O cinema brasileiro chora a perda de uma das suas figuras mais incontornáveis. Luiz Carlos Barreto (1928-2026), lendário produtor, realizador e fotógrafo, faleceu na madrugada desta quarta-feira, 22 de julho, aos 98 anos, no Rio de Janeiro. A informação foi confirmada por familiares. Conhecido carinhosamente como Barretão, o histórico nome da cultura brasileira vinha com a saúde debilitada desde março de 2024, altura em que sofreu uma queda no Ceará, o seu estado natal, durante uma homenagem.
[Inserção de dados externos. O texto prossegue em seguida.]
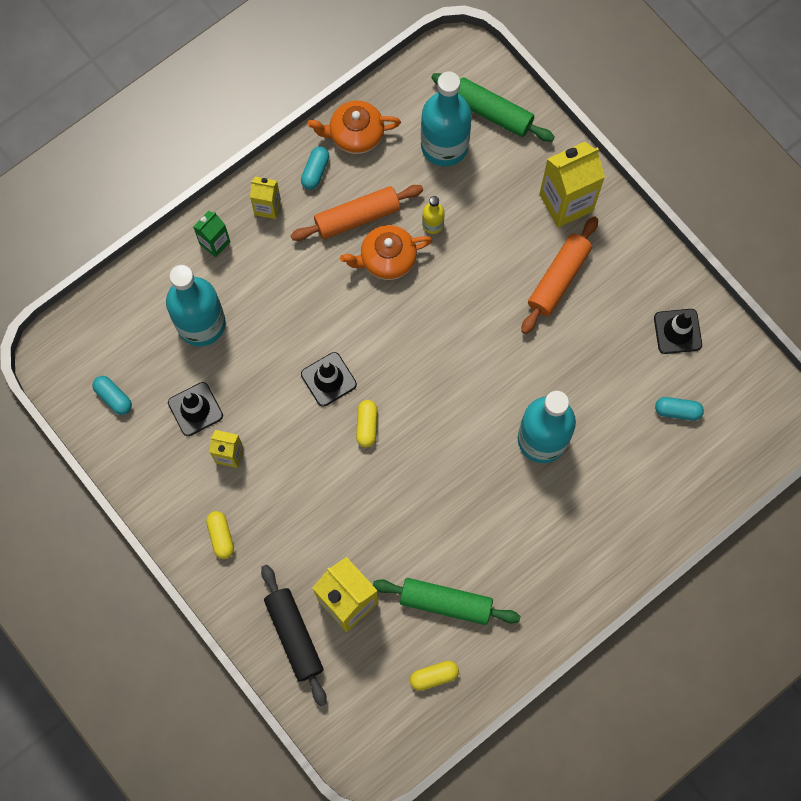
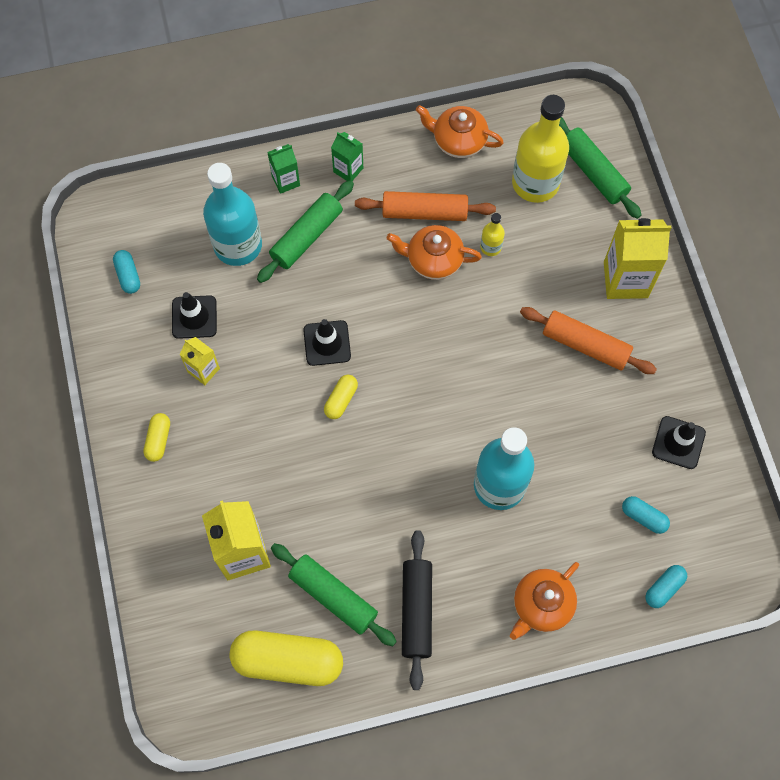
camera: 25 degrees right, 5 degrees down
(261, 287) = (307, 236): none -> green rolling pin
(267, 207) = (348, 170): yellow carton -> green carton
(294, 636) = (178, 561): black rolling pin -> black rolling pin (416, 611)
(315, 171) = (406, 157): turquoise capsule -> turquoise capsule (664, 588)
(434, 676) = (288, 661): yellow capsule -> yellow capsule, size x2.12
(444, 145) = (535, 183): turquoise bottle -> yellow bottle
(558, 279) = (585, 345): orange rolling pin -> orange rolling pin turned 60 degrees clockwise
(626, 527) = (541, 605): none -> orange teapot

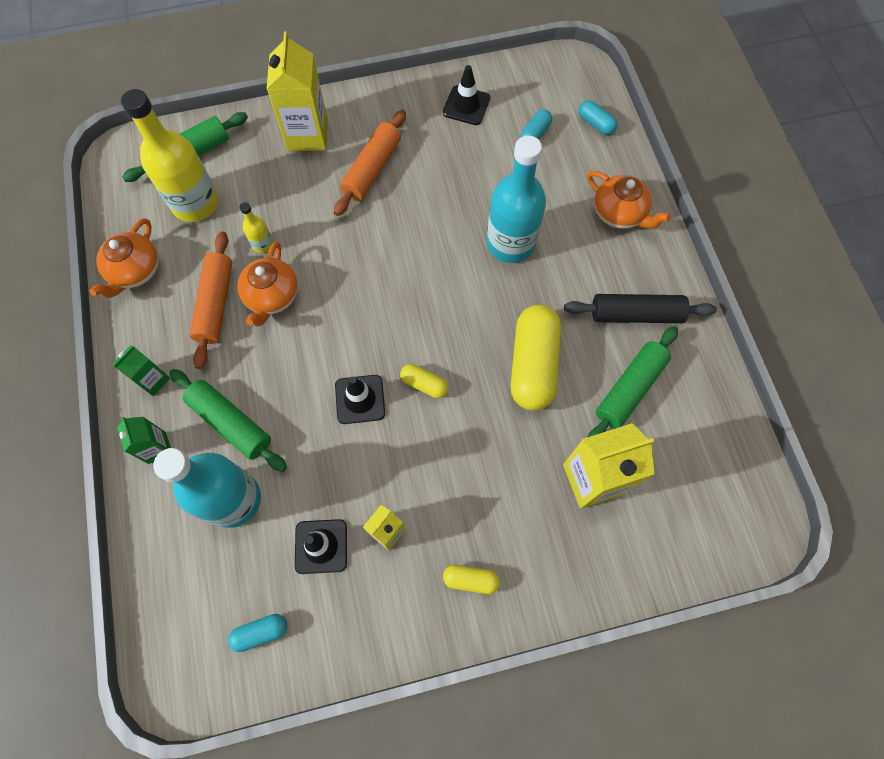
camera: 90 degrees left, 0 degrees up
(288, 661) = (697, 430): yellow capsule -> yellow capsule (533, 364)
Nascido em Sobral em 1928, Barretão mudou-se para o Rio de Janeiro na juventude, tendo iniciado o seu percurso no fotojornalismo em publicações de referência como a revista O Cruzeiro. Foi pioneiro e uma das forças motrizes do movimento do Cinema Novo nos anos 1960, deixando a sua marca indelével na direção de fotografia de obras-primas fundamentais como “Vidas secas” (1963), de Nelson Pereira dos Santos (1928-2018), e “Terra em transe” (1967), de Glauber Rocha (1939-1981).

Uma vida dedicada à sétima arte e o império da LC Barreto
Apesar do brilhantismo atrás da objetiva, foi na produção que o seu nome se consagrou definitivamente na história do audiovisual. Em maio de 1963, fundou a produtora L.C. Barreto Produções Cinematográficas, dando vida a mais de 80 produções ao longo de seis décadas de atividade.
Entre o vasto currículo destaca-se o colossal sucesso de bilheteira “Dona Flor e os seus dois maridos” (1976), realizado pelo seu filho mais velho, Bruno Barreto (71), e adaptado da obra de Jorge Amado (1912-2001) — um filme que atraiu quase 11 milhões de espectadores às salas de cinema do país. A produtora familiar esteve também por trás de marcos como “O quatrilho” (1995) e “O que é isso, companheiro?” (1997), ambos distinguidos com nomeações para os Óscares na categoria de melhor filme estrangeiro.
A par do percurso profissional, a sua vida pessoal esteve umbilicalmente ligada à companheira de sempre, Lucy Barreto (93), com quem era casado desde 1954, formando um dos casais mais lendários da produção cinematográfica nacional. O legado familiar estendeu-se aos filhos Bruno e Paula, bem como a vários dos netos, que continuaram a perpetuar a tradição na indústria do cinema.